Technical Perspective: Going Beyond Chronometer Standards With Glashütte Original's Senator Excellence
The new Caliber 36 development from Glashütte Original is tried past COSC standards.
“Chronometer” truly, alluded to an especially precise watch or clock – frequently, one which utilized a detent escapement. Today, the expression “chronometer” is characterized by ISO 3159, which shapes the premise of the norms utilized by Switzerland’s Controle Officiel Suisse des Chronomètres (COSC). COSC guarantees chronometers for Rolex, Breitling, and Panerai to give some examples brands. While COSC is absolutely a conspicuous testing organization, there are others as well. The Federal Institute of Metrology (METAS) in Switzerland has as of late started testing watches, with Omega moving its chronometer testing there from COSC. In Germany, Wempe tests and confirms chronometers at the Glashütte Observatory, under DIN 8319, which utilizes similar rules as those found in ISO 3159.
Setting aside precision, the Senator Excellence is a completely appealing watch that wears very well.
Even with the current testing organizations accessible to ensure their watches, there is a pattern of brands making their own seals, guarantees, or assurances all things considered. Some contend that these outcomes can’t be depended on as much as those coming from nonpartisan testing office – and I concur. Perhaps in view of that, Glashütte Original decided to cause its quality guarantee principles to surpass what COSC indicates. Also, the Senator Excellence isn’t advertised as a chronometer, despite the fact that it unquestionably could be founded on its exhibition norms (however once more, to utilize the expression “chronometer” for a German-made watch would require testing by an outer office). Taking a gander at Glashütte Original’s quality guarantee, I can see that it eminently surpasses COSC’s chronometer guidelines in two classifications: positions tried and normal day by day rate.

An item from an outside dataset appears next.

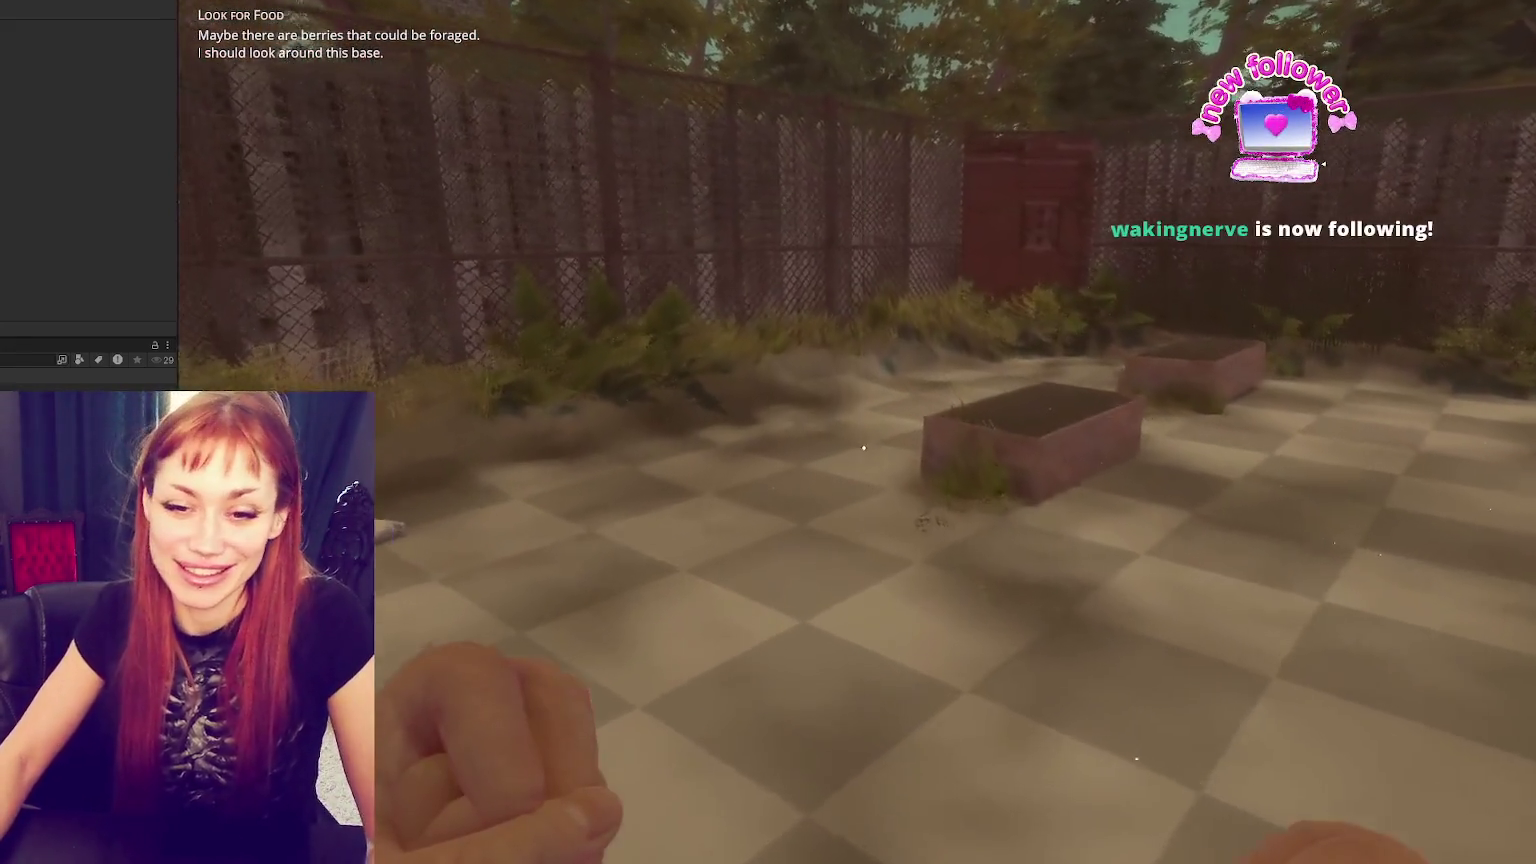
key("w")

Adjusting the rate is done by means of equilibrium screws. (Photograph Courtesy Glashütte Original)
- Positions tested
- COSC: 5
- Glashütte Original: 6
- Average every day rate
- COSC: – 4/+6 seconds more than ten days
- Glashütte Original: – 4/+6 seconds over twelve days
- Mean variety in rates
- COSC: 2 seconds for each day
- Glashütte Original: 2 seconds for each day
- Greatest variety in rates
- COSC: 5 seconds
- Glashütte Original: 5 seconds
- Difference between rates in level and vertical positions
- COSC: – 6/+8 seconds
- Glashütte Original: – 6/+8 seconds
- Largest variety in rates
- COSC: 10 seconds
- Glashütte Original: 10 seconds
The Senator Excellence is the principal watch to house the new Caliber 36 movement.
This is a noteworthy testing system for any watch, and I was intrigued to test the watch direct to perceive what the outcomes would be. While I didn’t test the rate more than twelve days (as Glashütte Original did) the outcomes I found in one evening time testing with Witschi and Vibrograf timing machines were surprising. The outcomes coordinated precisely what Glashütte Original indicated in the rate card provided with the watch. The Senator Excellence is an uncommonly precise mechanical watch, addressing a huge move up to the brand’s famous Senator line.
The Glashütte Original Senator Excellence in tempered steel with silver dial is accessible now with a retail cost of $9,700. For more data, visit Glashütte Original.
The Caliber 36’s controller with the fine change screw.
A more critical glance at the extension etchings on the Caliber 36.